Guillaume Vuilletet a abordé un sujet récurrent : le maintien de la propagande électorale sur papier. Nous devrons un jour mener une étude sérieuse pour connaître le taux de lecture et le taux d'adhésion à la propagande sur papier, nous pouvons tous faire des estimations au doigt mouillé sur le fondement de nos expériences d'élus locaux, mais je pense que nous serions surpris. Elle n'en demeure pas moins un objet politique majeur, et je ne veux surtout pas en annoncer la dématérialisation obligatoire, car aucune décision n'a été prise à cet égard. Mais cette option devrait être plus largement offerte à nos concitoyens, et le répertoire unique électoral pourra nous y aider. Nous devons travailler sur plusieurs pistes, mais la dématérialisation obligatoire de la procédure n'en fait pas partie. J'ai siégé pendant cinq ans au sein de la commission des finances, et tous les ans, le sujet revenait, poussé par certains, tandis que les autres parlementaires protestaient vigoureusement. Il faut néanmoins nous interroger, la société évolue et le système actuel d'envoi de la propagande sur papier connaît des difficultés. Ces difficultés ne sont pas une raison pour le supprimer, mais elles sont toujours cause de contentieux lors des élections locales ou régionales, on accuse l'exécutif en place d'avoir manigancé avec la Poste ou les agents des préfectures pour que la distribution se passe mal. Nous savons tous que c'est faux, mais nous devons tout de même nous interroger à ce sujet.

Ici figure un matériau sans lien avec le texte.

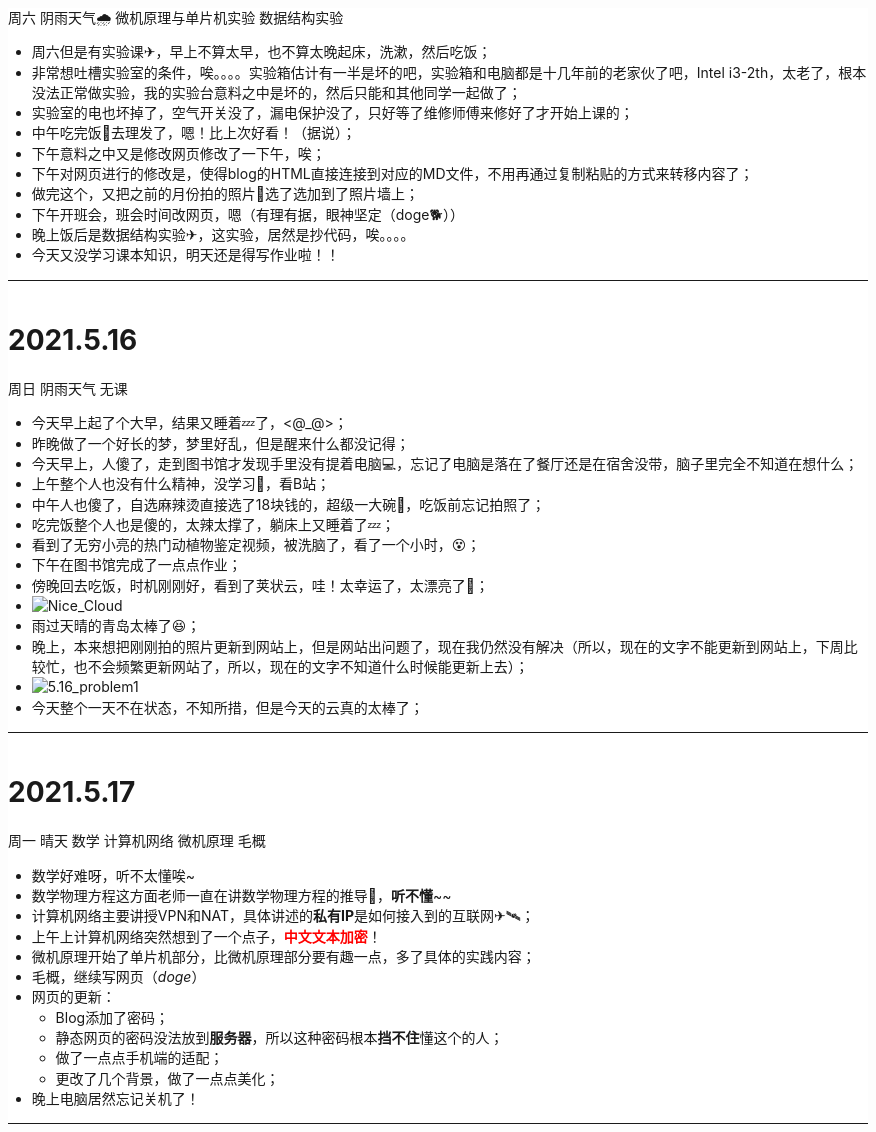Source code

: 周六 阴雨天气🌧  微机原理与单片机实验 数据结构实验

- 周六但是有实验课✈，早上不算太早，也不算太晚起床，洗漱，然后吃饭；
- 非常想吐槽实验室的条件，唉。。。。实验箱估计有一半是坏的吧，实验箱和电脑都是十几年前的老家伙了吧，Intel i3-2th，太老了，根本没法正常做实验，我的实验台意料之中是坏的，然后只能和其他同学一起做了；
- 实验室的电也坏掉了，空气开关没了，漏电保护没了，只好等了维修师傅来修好了才开始上课的；
- 中午吃完饭🎂去理发了，嗯！比上次好看！（据说）；
- 下午意料之中又是修改网页修改了一下午，唉；
- 下午对网页进行的修改是，使得blog的HTML直接连接到对应的MD文件，不用再通过复制粘贴的方式来转移内容了；
- 做完这个，又把之前的月份拍的照片📸选了选加到了照片墙上；
- 下午开班会，班会时间改网页，嗯（有理有据，眼神坚定（doge🐕））
- 晚上饭后是数据结构实验✈，这实验，居然是抄代码，唉。。。。
- 今天又没学习课本知识，明天还是得写作业啦！！
---

# 2021.5.16

周日 阴雨天气 无课 

- 今天早上起了个大早，结果又睡着💤了，<@_@>；
- 昨晚做了一个好长的梦，梦里好乱，但是醒来什么都没记得；
- 今天早上，人傻了，走到图书馆才发现手里没有提着电脑💻，忘记了电脑是落在了餐厅还是在宿舍没带，脑子里完全不知道在想什么；
- 上午整个人也没有什么精神，没学习📕，看B站；
- 中午人也傻了，自选麻辣烫直接选了18块钱的，超级一大碗🍜，吃饭前忘记拍照了；
- 吃完饭整个人也是傻的，太辣太撑了，躺床上又睡着了💤；
- 看到了无穷小亮的热门动植物鉴定视频，被洗脑了，看了一个小时，😵；
- 下午在图书馆完成了一点点作业；
- 傍晚回去吃饭，时机刚刚好，看到了荚状云，哇！太幸运了，太漂亮了🤣；
- ![Nice_Cloud](https://gitee.com/murphyhou/picgo/raw/master/diary_everyday/Nice_Cloud.jpg)
- 雨过天晴的青岛太棒了😆；
- 晚上，本来想把刚刚拍的照片更新到网站上，但是网站出问题了，现在我仍然没有解决（所以，现在的文字不能更新到网站上，下周比较忙，也不会频繁更新网站了，所以，现在的文字不知道什么时候能更新上去）；
- ![5.16_problem1](https://gitee.com/murphyhou/picgo/raw/master/diary_everyday/5.16_problem1.png)
- 今天整个一天不在状态，不知所措，但是今天的云真的太棒了；

---

# 2021.5.17

周一 晴天 数学 计算机网络 微机原理 毛概

- 数学好难呀，听不太懂唉~
- 数学物理方程这方面老师一直在讲数学物理方程的推导📕，**听不懂**~~
- 计算机网络主要讲授VPN和NAT，具体讲述的**私有IP**是如何接入到的互联网✈🛰；
- 上午上计算机网络突然想到了一个点子，<font color=red>**中文文本加密**</font>！
- 微机原理开始了单片机部分，比微机原理部分要有趣一点，多了具体的实践内容；
- 毛概，继续写网页（*doge*）
- 网页的更新：
  - Blog添加了密码；
  - 静态网页的密码没法放到**服务器**，所以这种密码根本**挡不住**懂这个的人；
  - 做了一点点手机端的适配；
  - 更改了几个背景，做了一点点美化；
- 晚上电脑居然忘记关机了！

---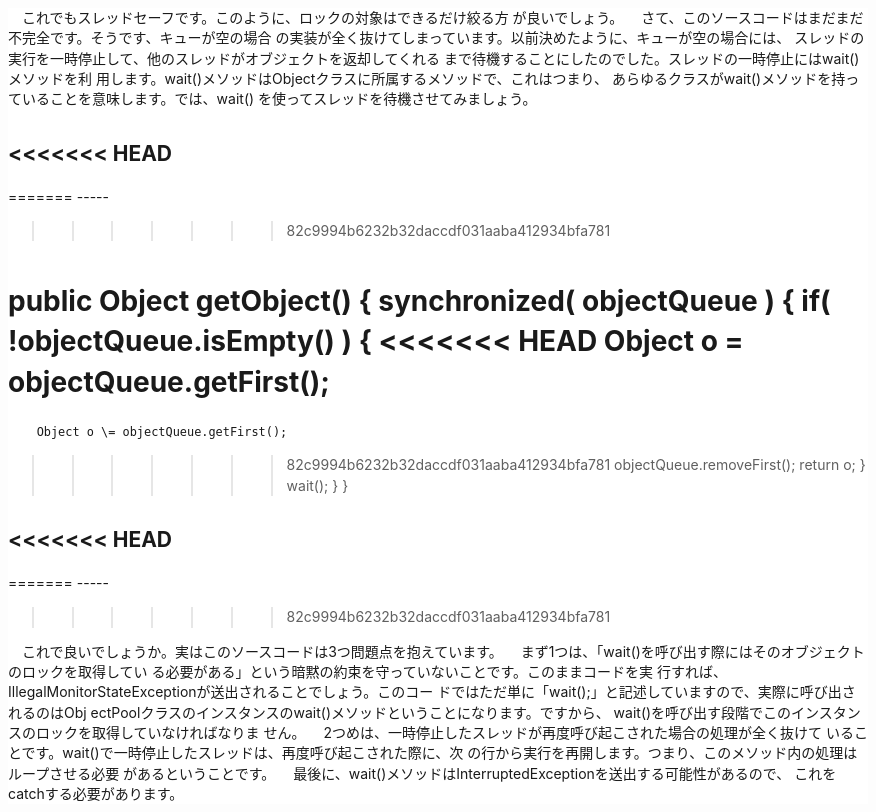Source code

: 　これでもスレッドセーフです。このように、ロックの対象はできるだけ絞る方
が良いでしょう。
　さて、このソースコードはまだまだ不完全です。そうです、キューが空の場合
の実装が全く抜けてしまっています。以前決めたように、キューが空の場合には、
スレッドの実行を一時停止して、他のスレッドがオブジェクトを返却してくれる
まで待機することにしたのでした。スレッドの一時停止にはwait()メソッドを利
用します。wait()メソッドはObjectクラスに所属するメソッドで、これはつまり、
あらゆるクラスがwait()メソッドを持っていることを意味します。では、wait()
を使ってスレッドを待機させてみましょう。

<<<<<<< HEAD
-----
=======
\-\-\-\-\-
>>>>>>> 82c9994b6232b32daccdf031aaba412934bfa781

public Object getObject()
{
synchronized( objectQueue )
    {
    if( !objectQueue.isEmpty() )
        {
<<<<<<< HEAD
        Object o = objectQueue.getFirst();
=======
        Object o \= objectQueue.getFirst();
>>>>>>> 82c9994b6232b32daccdf031aaba412934bfa781
        objectQueue.removeFirst();
        return o;
        }
    wait();
    }
}

<<<<<<< HEAD
-----
=======
\-\-\-\-\-
>>>>>>> 82c9994b6232b32daccdf031aaba412934bfa781

　これで良いでしょうか。実はこのソースコードは3つ問題点を抱えています。
　まず1つは、「wait()を呼び出す際にはそのオブジェクトのロックを取得してい
る必要がある」という暗黙の約束を守っていないことです。このままコードを実
行すれば、IllegalMonitorStateExceptionが送出されることでしょう。このコー
ドではただ単に「wait();」と記述していますので、実際に呼び出されるのはObj
ectPoolクラスのインスタンスのwait()メソッドということになります。ですから、
wait()を呼び出す段階でこのインスタンスのロックを取得していなければなりま
せん。
　2つめは、一時停止したスレッドが再度呼び起こされた場合の処理が全く抜けて
いることです。wait()で一時停止したスレッドは、再度呼び起こされた際に、次
の行から実行を再開します。つまり、このメソッド内の処理はループさせる必要
があるということです。
　最後に、wait()メソッドはInterruptedExceptionを送出する可能性があるので、
これをcatchする必要があります。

Mme Dubre-Chirat, je pense vous avoir répondu s'agissant des budgets d'organisation des élections.

Certains d'entre vous ont évoqué la consultation en Nouvelle-Calédonie, dont je n'ai pas parlé dans mon propos liminaire. Elle est importante pour la Nouvelle-Calédonie, pour que le débat démocratique continue à bien y fonctionner. Le Premier ministre a présidé une réunion pendant plus de quinze heures, il y a une dizaine de jours, avec l'ensemble des acteurs. Le calendrier est suivi, il n'entrera pas en conflit avec les élections municipales, et il faut saluer la volonté de tous les acteurs d'avancer positivement sur ces sujets.

Monsieur Marleix, vous m'avez interrogé sur le nuançage. N'y voyez pas de volonté politique du Gouvernement, j'ai été interpellé au Sénat à ce sujet par un sénateur indépendant et le sénateur Maurey, de l'Union centriste, a fait adopter un amendement au projet de loi défendu par Sébastien Lecornu pour que cette mesure s'applique aux communes de moins de 3 500 habitants, tandis que je proposais 9 000.

Je reste ouvert à la discussion avec les parlementaires à ce sujet, nous savons tous que de nombreux candidats ne souhaitent pas entrer dans les cases « divers droite » ou « divers gauche », surtout quand l'étiquette du maire s'impose à toute la liste, ce qui ne correspond pas, bien souvent, à la réalité ; on le constate même dans de grandes villes.

Le nuançage est intéressant pour juger des grandes évolutions politiques sur trente, quarante ou cinquante ans, mais si l'on s'en sert pour interpréter politiquement les résultats, il produit des erreurs. Par exemple, le Parti socialiste a connu une violente défaite lors des élections municipales de 2001, mais elle avait été estompée par les succès à Paris, Lyon – et à Forcalquier ! – et le PS n'en a pas tiré les leçons.

Le ministère de l'Intérieur n'a pas l'intention de « dénuancer » pour masquer quoi que ce soit, je suis partisan d'échanger avec les responsables de chaque groupe qui suivent ces questions de près avant de prendre une décision, bien que l'amendement du sénateur Maurey figure maintenant dans le texte du projet de loi. Si nous sentons que cette question crée des tensions, nous adapterons le système. Une disposition législative n'est pas nécessaire, il s'agit d'une simple décision du ministère de l'Intérieur, et il est d'ailleurs anormal qu'un amendement ait été adopté à ce sujet.

La diversité dans le corps préfectoral est un problème de vivier. Nous devons aujourd'hui nous en préoccuper au niveau des sous-préfets, pour déterminer ceux qui pourront devenir préfets dans quelques années. Nous notons une réelle évolution positive ces dernières années, et la population a besoin de se reconnaître dans les représentants de l'État.